My next subject is Germany’s diplomatic preparations for the conquest of Austria.

The program of the Nazi conspiracy with respect to Austria consisted of weakening that country externally and internally by removing its support from without, as well as by penetrating within. This program was of the utmost significance, especially since, as the Court will remember, the events of 25 July 1934 inside Austria were overshadowed in the news of the day by the fact that Mussolini had brought his troops to the Brenner Pass and posed there as a strong protector of his northern neighbor, Austria.

Accordingly, interference in the affairs of Austria and steady increase in the pressure needed to acquire control over that country, required removal of the possibility that Italy or any other country would come to its aid. But the foreign policy program of the conspiracy for the weakening and isolation of Austria was integrated with their foreign policy program in Europe generally.

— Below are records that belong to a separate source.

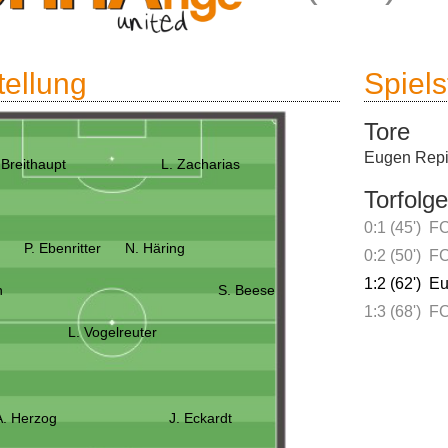
tellung
Spielst
Tore
Eugen Rep
 Breithaupt
L. Zacharias
Torfolge
0:1 (45')
FC
P. Ebenritter
N. Häring
0:2 (50')
FC
1:2 (62')
Eu
n
S. Beese
1:3 (68')
FC
L. Vogelreuter
A. Herzog
J. Eckardt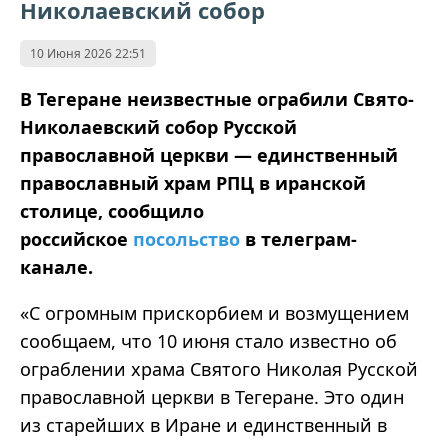
Николаевский собор
10 Июня 2026 22:51
В Тегеране неизвестные ограбили Свято-
Николаевский собор Русской
православной церкви — единственный
православный храм РПЦ в иранской
столице, сообщило
российское
посольство
в телеграм-
канале.
«С огромным прискорбием и возмущением
сообщаем, что 10 июня стало известно об
ограблении храма Святого Николая Русской
православной церкви в Тегеране. Это один
из старейших в Иране и единственный в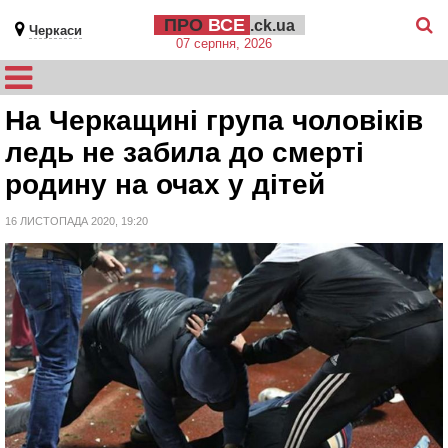
ПРО
ВСЕ
.ck.ua
Черкаси
07 серпня, 2026
На Черкащині група чоловіків
ледь не забила до смерті
родину на очах у дітей
16 ЛИСТОПАДА 2020, 19:20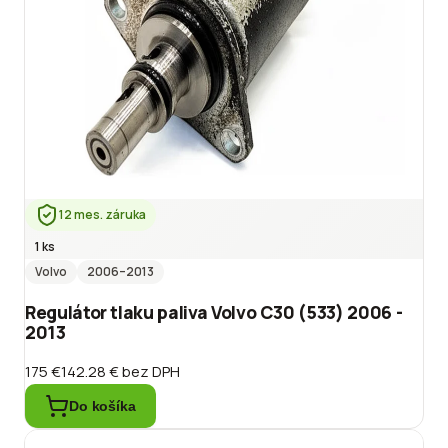
12 mes. záruka
1 ks
Volvo
2006
–2013
Regulátor tlaku paliva Volvo C30 (533) 2006 -
2013
175 €
142.28 €
bez DPH
Do košíka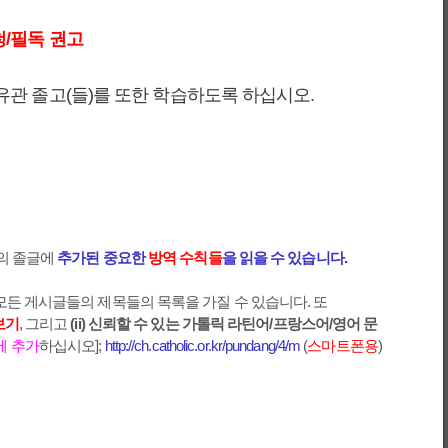
 필청/필독 권고
유관 졸고(들)를 또한 학습하도록 하십시오.
의 졸글에
추가된 중요한
방역 수칙들
을 읽을 수 있습니다.
모든 게시글들의 제목들의 목록을 가질 수 있습니다. 또
보기
, 그리고
(ii) 신뢰할 수 있는 가톨릭 라틴어/프랑스어/영어 문
에 추가
하십시오];
http://ch.catholic.or.kr/pundang/4/m
(
스마트폰용
)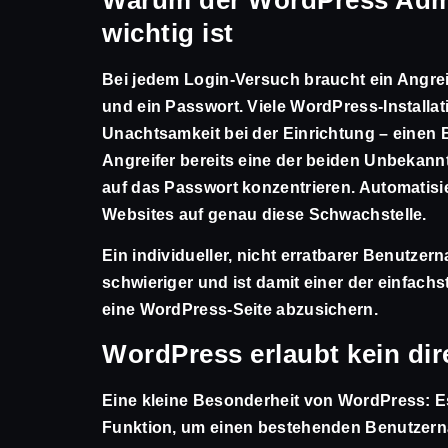
wichtig ist
Bei jedem Login-Versuch braucht ein Angre
und ein Passwort. Viele WordPress-Installa
Unachtsamkeit bei der Einrichtung – eine
Angreifer bereits eine der beiden Unbekan
auf das Passwort konzentrieren. Automatisi
Websites auf genau diese Schwachstelle.
Ein individueller, nicht erratbarer Benutze
schwieriger und ist damit einer der einfachs
eine WordPress-Seite abzusichern.
WordPress erlaubt kein d
Eine kleine Besonderheit von WordPress: Es
Funktion, um einen bestehenden Benutzer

I should like, therefore, at this juncture, to digress for a moment from the presentation of evidence bearing on Austria alone and to consider with the Tribunal the general foreign policy program of the Nazis. It is not my intention to examine this subject in any detail. Historians and scholars exhausting the archives will have many years of probing all the details and ramifications of European diplomacy during this fateful decade.

It is instead my purpose to mention very briefly the highlights of the Nazis’ diplomatic preparation for war.

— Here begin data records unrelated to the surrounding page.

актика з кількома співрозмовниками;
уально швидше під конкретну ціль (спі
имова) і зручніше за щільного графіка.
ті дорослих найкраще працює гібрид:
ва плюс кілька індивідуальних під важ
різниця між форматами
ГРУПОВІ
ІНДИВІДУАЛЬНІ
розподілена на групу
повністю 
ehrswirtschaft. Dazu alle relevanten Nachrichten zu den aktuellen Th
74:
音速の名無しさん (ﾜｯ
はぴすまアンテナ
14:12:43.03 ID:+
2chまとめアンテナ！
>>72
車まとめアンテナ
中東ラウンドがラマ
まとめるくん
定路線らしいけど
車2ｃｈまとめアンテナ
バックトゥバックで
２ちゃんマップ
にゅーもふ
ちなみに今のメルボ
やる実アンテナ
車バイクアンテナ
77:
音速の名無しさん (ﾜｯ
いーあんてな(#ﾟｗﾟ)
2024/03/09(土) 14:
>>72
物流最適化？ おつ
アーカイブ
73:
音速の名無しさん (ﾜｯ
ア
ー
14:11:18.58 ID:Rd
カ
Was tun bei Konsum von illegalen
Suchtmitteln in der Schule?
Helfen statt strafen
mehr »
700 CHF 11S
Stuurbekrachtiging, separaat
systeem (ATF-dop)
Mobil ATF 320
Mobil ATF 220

In this connection I should like to offer to the Tribunal Document Number 2385-PS, a second affidavit of George S. Messersmith executed on 30 August 1945 at Mexico City. This has been made available to the defendants in German, as well as in English.

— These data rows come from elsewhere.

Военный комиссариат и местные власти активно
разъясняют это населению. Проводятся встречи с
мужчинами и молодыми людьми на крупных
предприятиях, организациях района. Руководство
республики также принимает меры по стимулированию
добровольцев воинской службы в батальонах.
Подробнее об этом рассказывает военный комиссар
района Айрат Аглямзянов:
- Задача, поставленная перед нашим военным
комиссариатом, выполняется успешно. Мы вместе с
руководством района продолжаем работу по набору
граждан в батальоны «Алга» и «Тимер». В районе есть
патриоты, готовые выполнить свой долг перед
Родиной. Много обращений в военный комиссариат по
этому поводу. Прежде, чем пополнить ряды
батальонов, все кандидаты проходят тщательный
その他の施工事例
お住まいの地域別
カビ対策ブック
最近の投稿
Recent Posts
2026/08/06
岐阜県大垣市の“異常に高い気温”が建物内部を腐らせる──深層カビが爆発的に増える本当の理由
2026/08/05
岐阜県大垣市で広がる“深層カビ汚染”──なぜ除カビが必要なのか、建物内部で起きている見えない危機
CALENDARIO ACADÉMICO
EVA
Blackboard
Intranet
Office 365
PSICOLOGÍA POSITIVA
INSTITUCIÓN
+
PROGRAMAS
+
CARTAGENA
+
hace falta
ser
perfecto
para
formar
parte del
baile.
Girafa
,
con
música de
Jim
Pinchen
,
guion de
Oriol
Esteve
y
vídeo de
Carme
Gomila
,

This is a different affidavit from Document Number 1760-PS which was executed August 28. This second affidavit, which I offer as Exhibit USA-68, consists of a presentation of the diplomatic portion of the program of the Nazi Party. To a considerable extent it merely states facts of common knowledge, facts that many people who are generally well informed already know. It also gives us facts which are common knowledge in the circle of diplomats or of students of foreign affairs. It consists of some 11 mimeographed pages, single-spaced. I read first from the third paragraph in the affidavit:

“As early as 1933, while I served in Germany, the German and Nazi contacts which I had in the highest and secondary categories openly acknowledged Germany’s ambitions to dominate southeastern Europe from Czechoslovakia down to Turkey. As they freely stated, the objective was territorial expansion in the case of Austria and Czechoslovakia. The professed objectives in the earlier stages of the Nazi regime, in the remainder of southeastern Europe, were political and economic control and they did not, at that time, speak so definitely of actual absorption and destruction of sovereignty. Their ambitions, however, were not limited to southeastern Europe. From the very beginnings of 1933, and even before the Nazis came into power, important Nazis speaking of the Ukraine freely said that ‘it must be our granary’ and that ‘even with southeastern Europe under our control, Germany needs and must have the greater part of the Ukraine in order to be able to feed the people of greater Germany.’ After I left Germany in the middle of 1934 for my post in Austria, I continued to receive information as to the German designs in southeastern Europe. In a conversation with Von Papen shortly after his appointment as German Minister to Austria in 1934, Von Papen frankly stated to me that ‘southeastern Europe to Turkey is Germany’s hinterland and I have been designated to carry through the task of bringing it within the fold. Austria is first on the program.’

“As I learned through my diplomatic colleagues, Von Papen in Vienna and his colleague Von Mackensen in Budapest were openly propagating the idea of the dismemberment and final absorption of Czechoslovakia as early as 1935.”